Stored entries
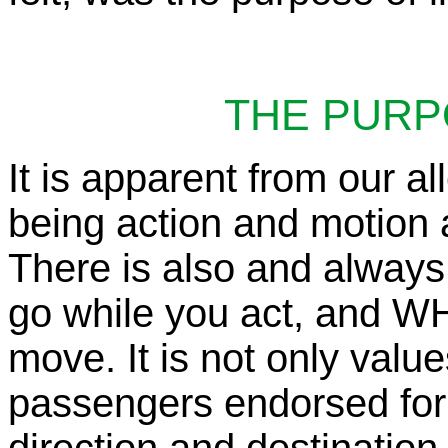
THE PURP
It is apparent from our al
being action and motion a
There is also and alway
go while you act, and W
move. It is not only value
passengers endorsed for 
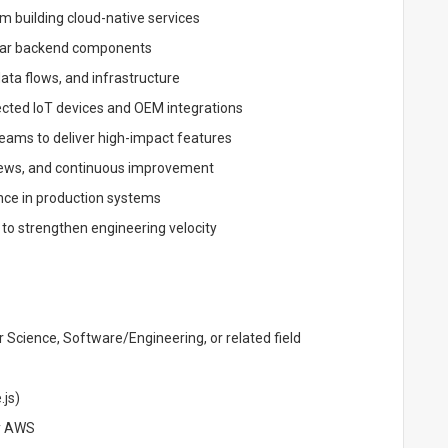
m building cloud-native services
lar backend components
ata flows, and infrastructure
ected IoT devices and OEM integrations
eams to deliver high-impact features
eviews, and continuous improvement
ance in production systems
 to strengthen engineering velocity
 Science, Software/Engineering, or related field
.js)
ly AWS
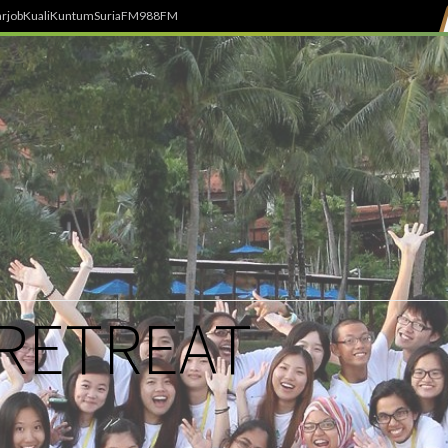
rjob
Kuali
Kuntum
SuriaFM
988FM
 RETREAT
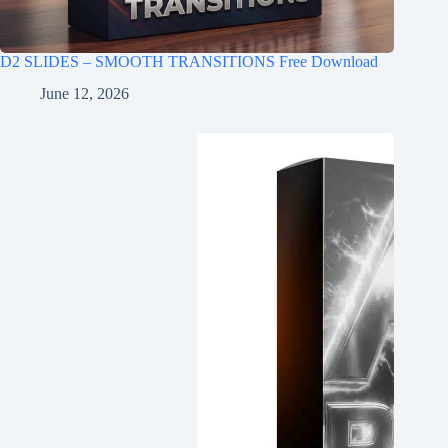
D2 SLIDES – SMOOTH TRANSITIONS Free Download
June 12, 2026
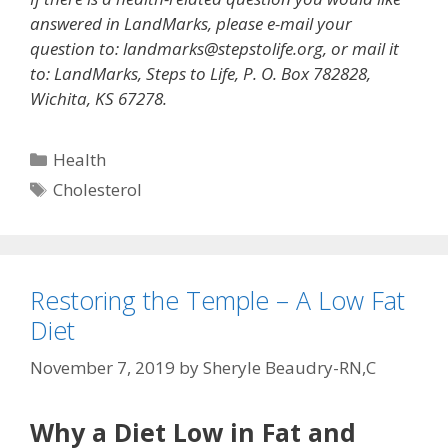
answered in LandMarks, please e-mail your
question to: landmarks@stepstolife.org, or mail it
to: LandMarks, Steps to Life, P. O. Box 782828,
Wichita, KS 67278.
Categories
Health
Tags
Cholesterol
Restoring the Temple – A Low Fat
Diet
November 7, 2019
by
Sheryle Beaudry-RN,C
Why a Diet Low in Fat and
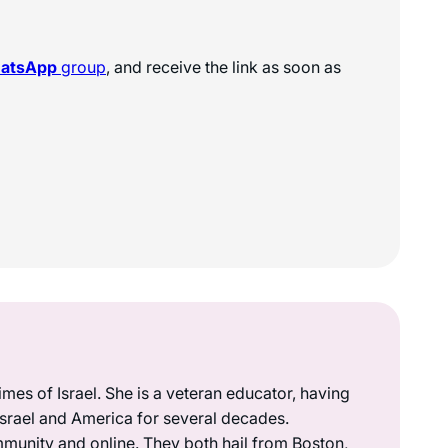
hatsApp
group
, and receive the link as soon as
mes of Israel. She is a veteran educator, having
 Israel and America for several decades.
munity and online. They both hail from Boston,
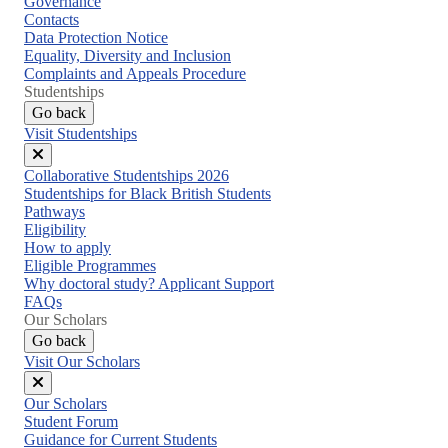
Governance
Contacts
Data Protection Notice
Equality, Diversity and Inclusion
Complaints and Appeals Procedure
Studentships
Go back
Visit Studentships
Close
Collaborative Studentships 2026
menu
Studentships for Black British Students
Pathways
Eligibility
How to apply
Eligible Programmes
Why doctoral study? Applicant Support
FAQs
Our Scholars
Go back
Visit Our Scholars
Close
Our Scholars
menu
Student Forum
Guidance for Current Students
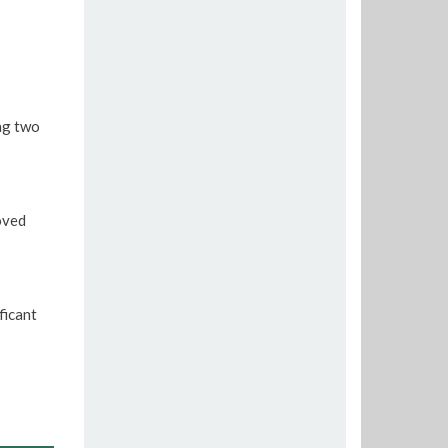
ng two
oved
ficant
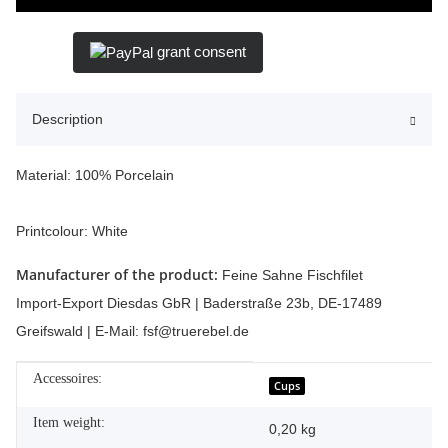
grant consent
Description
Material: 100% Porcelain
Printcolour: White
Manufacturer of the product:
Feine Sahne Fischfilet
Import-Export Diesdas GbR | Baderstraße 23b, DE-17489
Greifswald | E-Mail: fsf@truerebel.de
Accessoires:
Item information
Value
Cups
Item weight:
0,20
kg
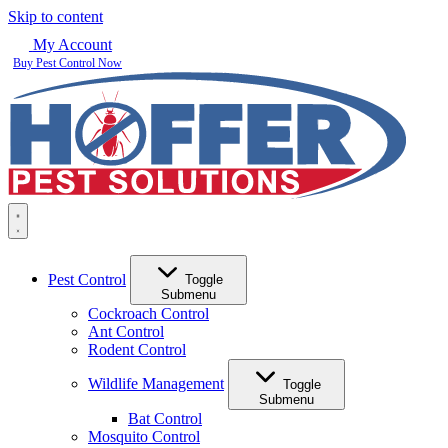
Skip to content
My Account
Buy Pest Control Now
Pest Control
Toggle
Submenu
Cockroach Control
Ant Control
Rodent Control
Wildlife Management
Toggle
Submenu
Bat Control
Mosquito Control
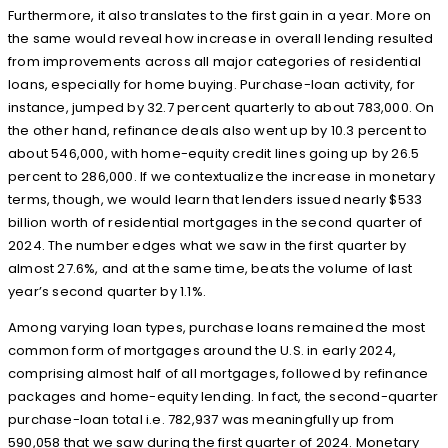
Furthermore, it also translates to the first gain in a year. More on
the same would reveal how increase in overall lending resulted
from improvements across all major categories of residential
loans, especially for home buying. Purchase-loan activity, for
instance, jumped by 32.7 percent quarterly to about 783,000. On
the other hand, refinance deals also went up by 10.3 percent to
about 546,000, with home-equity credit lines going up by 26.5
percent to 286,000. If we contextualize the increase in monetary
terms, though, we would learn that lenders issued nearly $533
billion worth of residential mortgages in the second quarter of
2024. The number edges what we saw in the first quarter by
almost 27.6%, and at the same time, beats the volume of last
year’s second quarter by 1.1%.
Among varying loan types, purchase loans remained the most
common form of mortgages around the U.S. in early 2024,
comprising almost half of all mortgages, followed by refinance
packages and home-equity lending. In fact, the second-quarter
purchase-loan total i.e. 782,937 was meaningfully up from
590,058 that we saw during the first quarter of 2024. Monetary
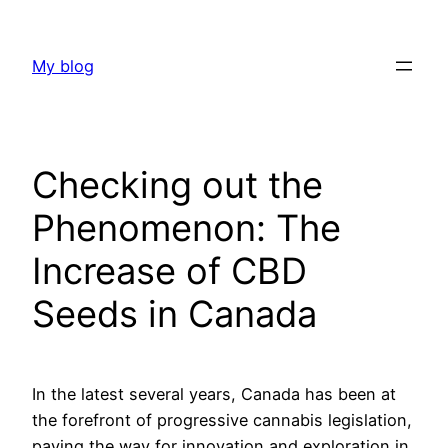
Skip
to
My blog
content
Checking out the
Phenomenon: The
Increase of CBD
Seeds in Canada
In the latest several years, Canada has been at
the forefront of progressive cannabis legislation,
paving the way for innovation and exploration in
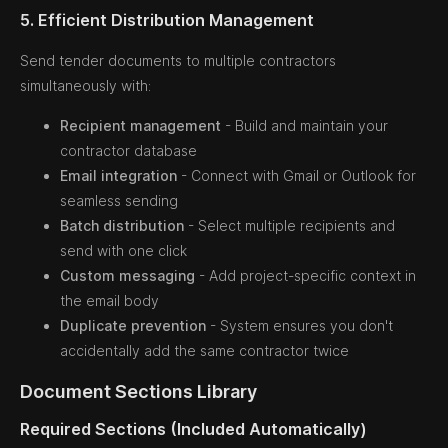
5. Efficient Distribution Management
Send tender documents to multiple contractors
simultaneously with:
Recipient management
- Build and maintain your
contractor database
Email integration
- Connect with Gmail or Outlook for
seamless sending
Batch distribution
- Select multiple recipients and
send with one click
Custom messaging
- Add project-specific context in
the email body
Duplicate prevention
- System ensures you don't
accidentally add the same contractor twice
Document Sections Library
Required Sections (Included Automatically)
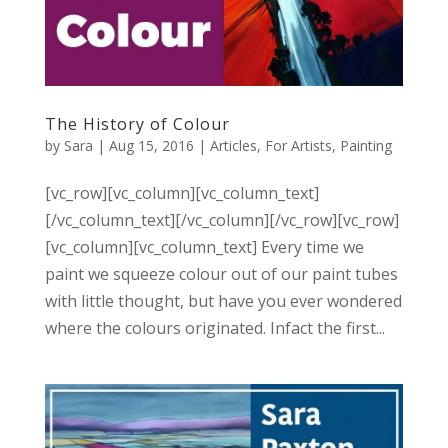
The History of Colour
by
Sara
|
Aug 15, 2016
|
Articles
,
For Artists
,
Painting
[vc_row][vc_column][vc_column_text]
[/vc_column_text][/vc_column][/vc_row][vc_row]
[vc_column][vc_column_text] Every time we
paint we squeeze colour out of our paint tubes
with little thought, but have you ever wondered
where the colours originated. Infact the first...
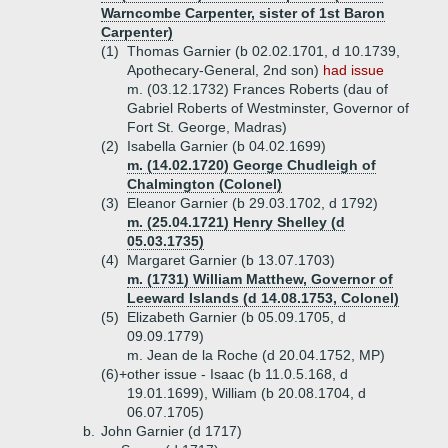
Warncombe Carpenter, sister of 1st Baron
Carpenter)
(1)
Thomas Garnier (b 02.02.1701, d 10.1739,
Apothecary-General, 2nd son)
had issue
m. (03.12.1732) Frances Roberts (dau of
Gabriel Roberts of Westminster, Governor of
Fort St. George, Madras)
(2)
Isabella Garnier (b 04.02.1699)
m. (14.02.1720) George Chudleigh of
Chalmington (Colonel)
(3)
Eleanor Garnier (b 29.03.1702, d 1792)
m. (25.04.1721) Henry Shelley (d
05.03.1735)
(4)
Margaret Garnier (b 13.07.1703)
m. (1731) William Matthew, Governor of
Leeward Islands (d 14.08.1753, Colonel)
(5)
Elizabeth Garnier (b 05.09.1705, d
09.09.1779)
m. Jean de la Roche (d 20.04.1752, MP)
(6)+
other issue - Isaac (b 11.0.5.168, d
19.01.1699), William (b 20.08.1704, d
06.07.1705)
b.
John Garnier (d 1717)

● **ABOUT THIS TASK**:
Word for word, copy all the entries above, but with no pictures.

● **EXPECTED ANSWER**:
THE PURP
It is apparent from our al
being action and motion a
There is also and alway
go while you act, and W
move. It is not only value
passengers endorsed for 
m building cloud-native services
lar backend components
ata flows, and infrastructure
ected IoT devices and OEM integrations
eams to deliver high-impact features
eviews, and continuous improvement
ance in production systems
 to strengthen engineering velocity
 Science, Software/Engineering, or related field
.js)
ly AWS
rjob
Kuali
Kuntum
SuriaFM
988FM
 RETREAT
D2 SLIDES – SMOOTH TRANSITIONS Free Download
June 12, 2026
answered in LandMarks, please e-mail your
question to: landmarks@stepstolife.org, or mail it
to: LandMarks, Steps to Life, P. O. Box 782828,
Wichita, KS 67278.
Categories
Health
Tags
Cholesterol
Restoring the Temple – A Low Fat
Diet
November 7, 2019
by
Sheryle Beaudry-RN,C
Why a Diet Low in Fat and
hatsApp
group
, and receive the link as soon as
mes of Israel. She is a veteran educator, having
 Israel and America for several decades.
munity and online. They both hail from Boston,
Governance
Contacts
Data Protection Notice
Equality, Diversity and Inclusion
Complaints and Appeals Procedure
Studentships
Go back
Visit Studentships
Close
Collaborative Studentships 2026
menu
Studentships for Black British Students
Pathways
Eligibility
How to apply
Eligible Programmes
Why doctoral study? Applicant Support
FAQs
Our Scholars
Go back
Visit Our Scholars
Close
Our Scholars
menu
Student Forum
Guidance for Current Students
ng two
oved
ficant
grant consent
Description
Material: 100% Porcelain
Printcolour: White
Manufacturer of the product:
Feine Sahne Fischfilet
Import-Export Diesdas GbR | Baderstraße 23b, DE-17489
Greifswald | E-Mail: fsf@truerebel.de
Accessoires:
Item information
Value
Cups
Item weight:
0,20
kg
Skip to content
My Account
Buy Pest Control Now
Pest Control
Toggle
Submenu
Cockroach Control
Ant Control
Rodent Control
Wildlife Management
Toggle
Submenu
Bat Control
Mosquito Control
Furthermore, it also translates to the first gain in a year. More on
the same would reveal how increase in overall lending resulted
from improvements across all major categories of residential
loans, especially for home buying. Purchase-loan activity, for
instance, jumped by 32.7 percent quarterly to about 783,000. On
the other hand, refinance deals also went up by 10.3 percent to
about 546,000, with home-equity credit lines going up by 26.5
percent to 286,000. If we contextualize the increase in monetary
terms, though, we would learn that lenders issued nearly $533
billion worth of residential mortgages in the second quarter of
2024. The number edges what we saw in the first quarter by
almost 27.6%, and at the same time, beats the volume of last
year’s second quarter by 1.1%.
Among varying loan types, purchase loans remained the most
common form of mortgages around the U.S. in early 2024,
comprising almost half of all mortgages, followed by refinance
packages and home-equity lending. In fact, the second-quarter
purchase-loan total i.e. 782,937 was meaningfully up from
590,058 that we saw during the first quarter of 2024. Monetary
Skip
to
My blog
content
Checking out the
Phenomenon: The
Increase of CBD
Seeds in Canada
In the latest several years, Canada has been at
the forefront of progressive cannabis legislation,
paving the way for innovation and exploration in
5. Efficient Distribution Management
Send tender documents to multiple contractors
simultaneously with:
Recipient management
- Build and maintain your
contractor database
Email integration
- Connect with Gmail or Outlook for
seamless sending
Batch distribution
- Select multiple recipients and
send with one click
Custom messaging
- Add project-specific context in
the email body
Duplicate prevention
- System ensures you don't
accidentally add the same contractor twice
Document Sections Library
Required Sections (Included Automatically)
The History of Colour
by
Sara
|
Aug 15, 2016
|
Articles
,
For Artists
,
Painting
[vc_row][vc_column][vc_column_text]
[/vc_column_text][/vc_column][/vc_row][vc_row]
[vc_column][vc_column_text] Every time we
paint we squeeze colour out of our paint tubes
with little thought, but have you ever wondered
where the colours originated. Infact the first...
Warncombe Carpenter, sister of 1st Baron
Carpenter)
(1)
Thomas Garnier (b 02.02.1701, d 10.1739,
Apothecary-General, 2nd son)
had issue
m. (03.12.1732) Frances Roberts (dau of
Gabriel Roberts of Westminster, Governor of
Fort St. George, Madras)
(2)
Isabella Garnier (b 04.02.1699)
m. (14.02.1720) George Chudleigh of
Chalmington (Colonel)
(3)
Eleanor Garnier (b 29.03.1702, d 1792)
m. (25.04.1721) Henry Shelley (d
05.03.1735)
(4)
Margaret Garnier (b 13.07.1703)
m. (1731) William Matthew, Governor of
Leeward Islands (d 14.08.1753, Colonel)
(5)
Elizabeth Garnier (b 05.09.1705, d
09.09.1779)
m. Jean de la Roche (d 20.04.1752, MP)
(6)+
other issue - Isaac (b 11.0.5.168, d
19.01.1699), William (b 20.08.1704, d
06.07.1705)
b.
John Garnier (d 1717)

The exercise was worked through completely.